26 lutego, przede wszystkim dzięki głosom jurorów, Blanka wygrała polskie preselekcje do tegorocznej Eurowizji. To właśnie młodziutka artystka poleci do Liverpoolu z utworem "Solo", by reprezentować nasz kraj przed całą Europą. Choć jej triumf budzi wiele kontrowersji, zwłaszcza wśród wiernych fanów całego wydarzenia, ona nie przejmuje się ich komentarzami i promuje piosenkę tam, gdzie może. Podczas ostatniego wywiadu zdradziła kolejne szczegóły majowego występu.
Eurowizja. Blanka wprowadza zmiany w "Solo"! Wygadała się, co planuje
Tuż po wygranej preselekcji Blanka została zaproszona do specjalnego studia nagraniowego, w którym udzieliła wywiadu Olkowi Sikorze. Podczas rozmowy poruszonych zostało wiele tematów, ale internautów interesował przede wszystkim ten dotyczący Eurowizji. Piosenkarka podkreśliła, że uważa, że ma szansę zawojować sceną w Liverpoolu podczas finału, do którego nie wiadomo jeszcze, czy się dostanie, ponieważ jej utwór znany jest nie tylko w Polsce.

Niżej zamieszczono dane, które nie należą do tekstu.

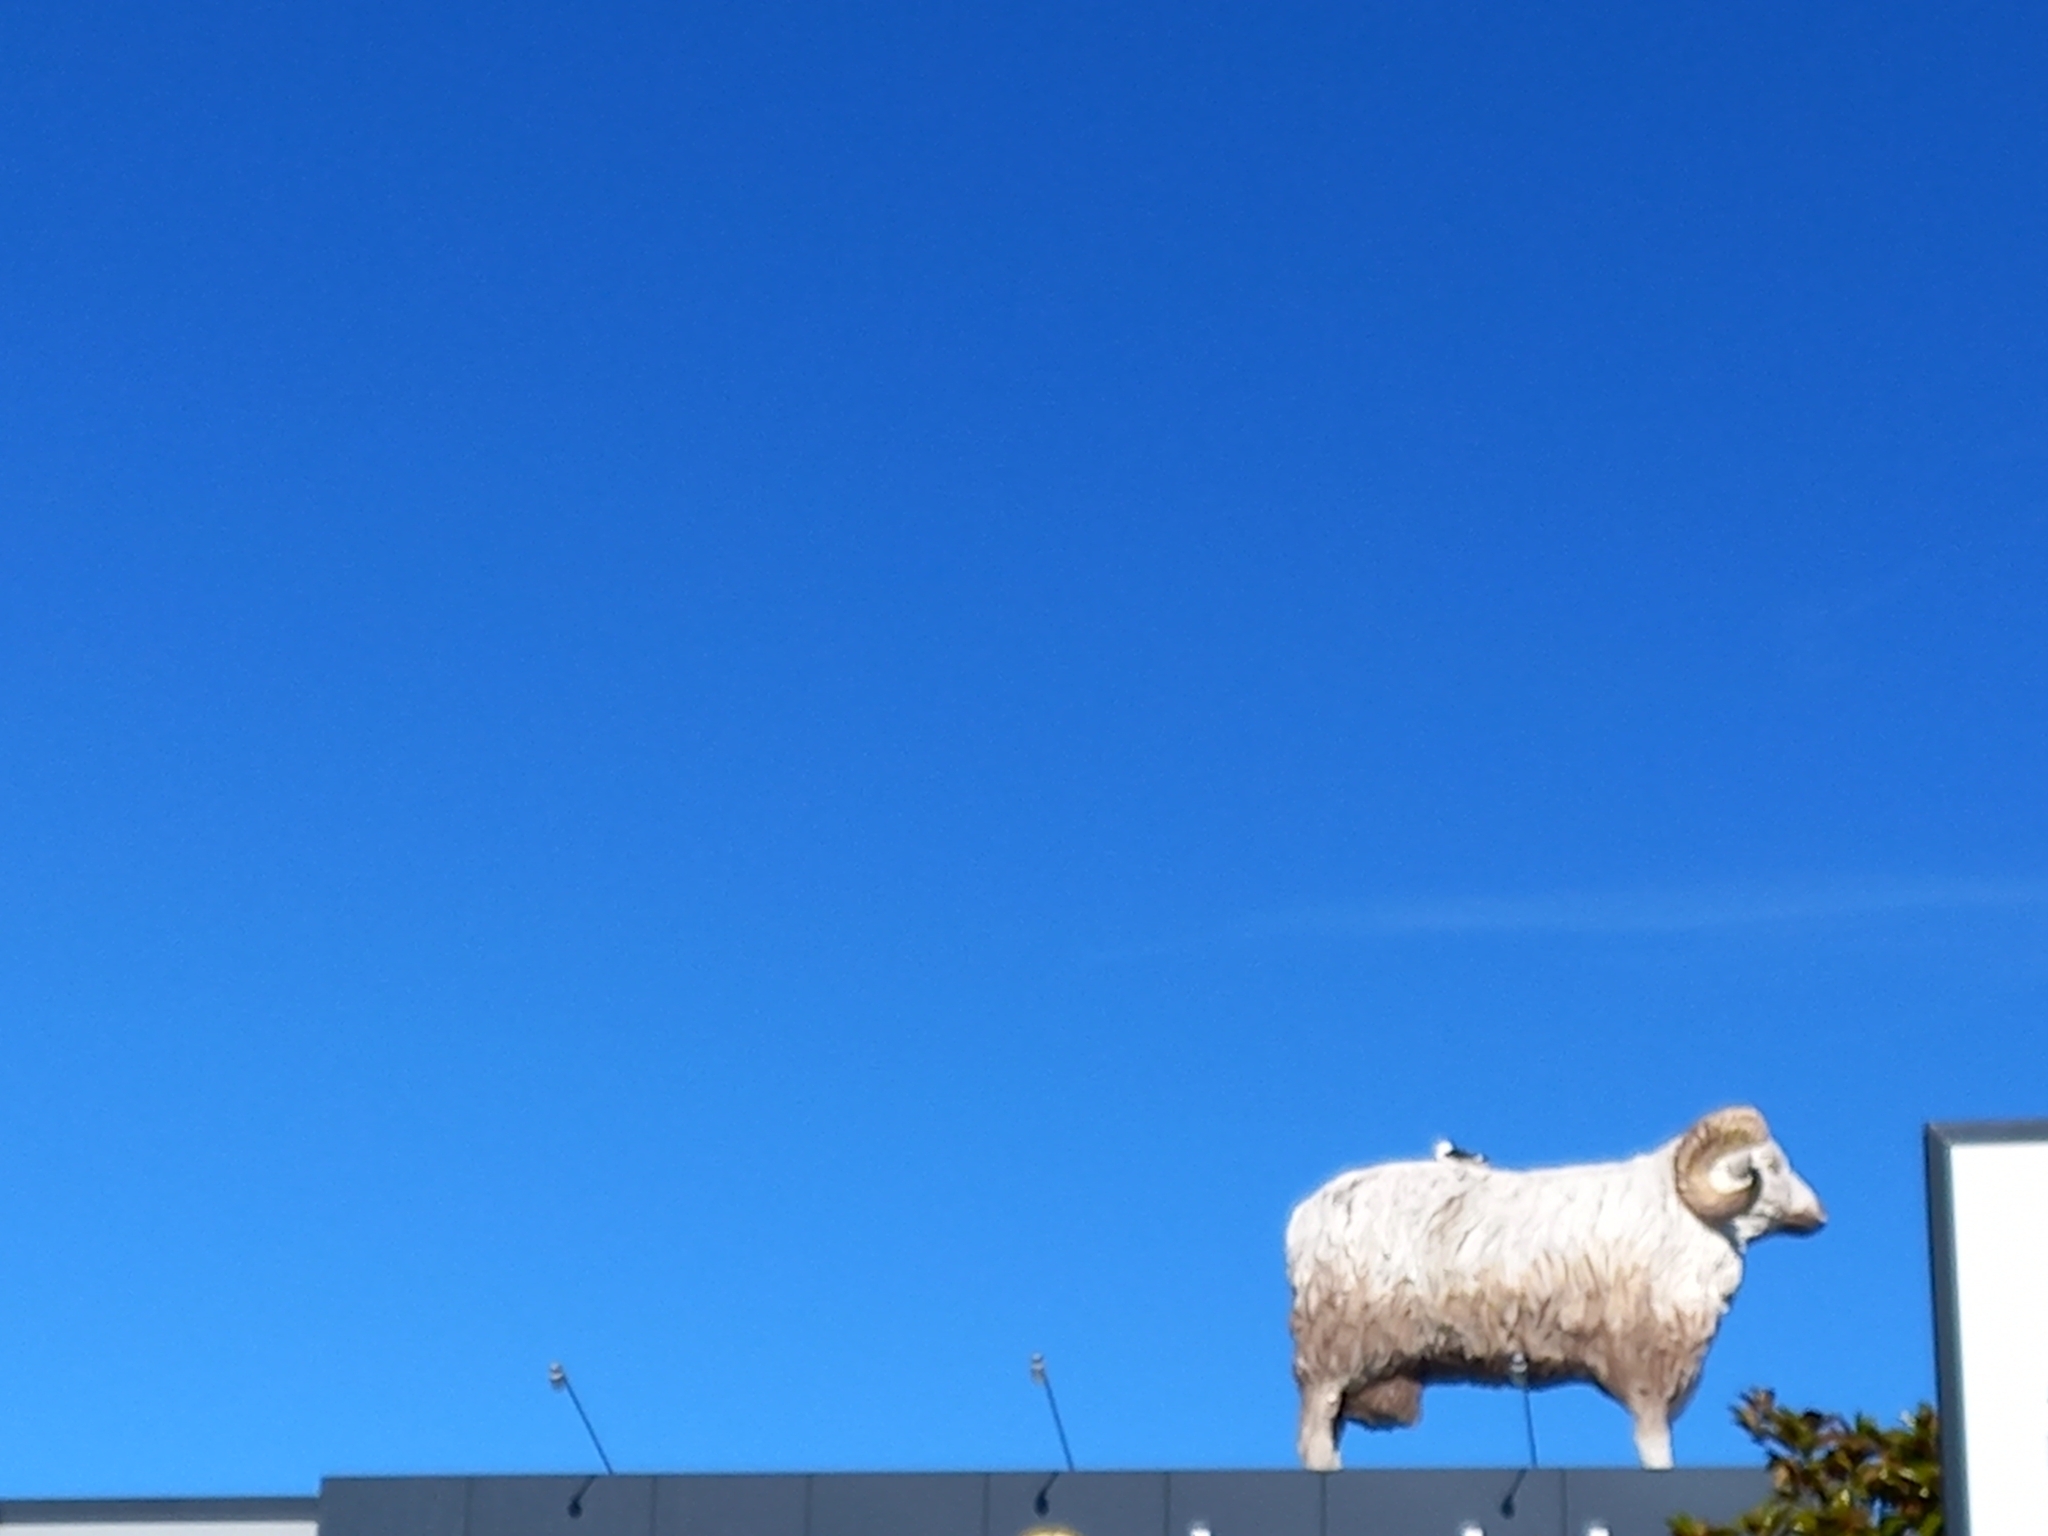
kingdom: Animalia
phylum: Chordata
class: Aves
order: Charadriiformes
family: Laridae
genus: Larus
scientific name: Larus dominicanus
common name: Kelp gull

- Jesteśmy grani w Bułgarii, Grecji, w Turcji, na Litwie, Ukrainie, naprawdę w paru fajnych miejscach. I cieszę się, że „Solo” jest cały czas szerzej i szerzej rozgrywane na świecie. Mam nadzieję, że jest to duży bonus i duży plus do tego, żeby zdobyć więcej punktów. Oczywiście teraz przygotowania całego show – to się liczy najbardziej. Na pewno włożę bardzo dużo pracy w przygotowania – zapewnia.
W ostatnich latach nasi reprezentanci decydowali się na śpiewanie piosenki w rodzimym języku, ale z angielskimi fragmentami. Jako że "Solo" to piosenka nagrana w oryginale po angielsku, raczej nie pojawią się w niej polskie wersy. Blanka ma jednak inny pomysł, co zrobić, by singiel zapadł widzom w pamięci.

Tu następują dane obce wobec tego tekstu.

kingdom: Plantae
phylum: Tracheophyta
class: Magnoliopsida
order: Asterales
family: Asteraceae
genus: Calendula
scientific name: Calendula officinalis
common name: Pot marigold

- Konkretów jest coraz więcej. Ale po dwóch godzinach snu jest mi ciężko skleić myśli do końca, żeby były konkretne. Na pewno jest coraz więcej pomysłów i będzie dużo zmian i dużo pracy nad tym, żeby to było po prostu lepsze. Na pewno zmiana w muzyce, pewne przedłużenie piosenki – przekazała.
Myślicie, że to wystarczy?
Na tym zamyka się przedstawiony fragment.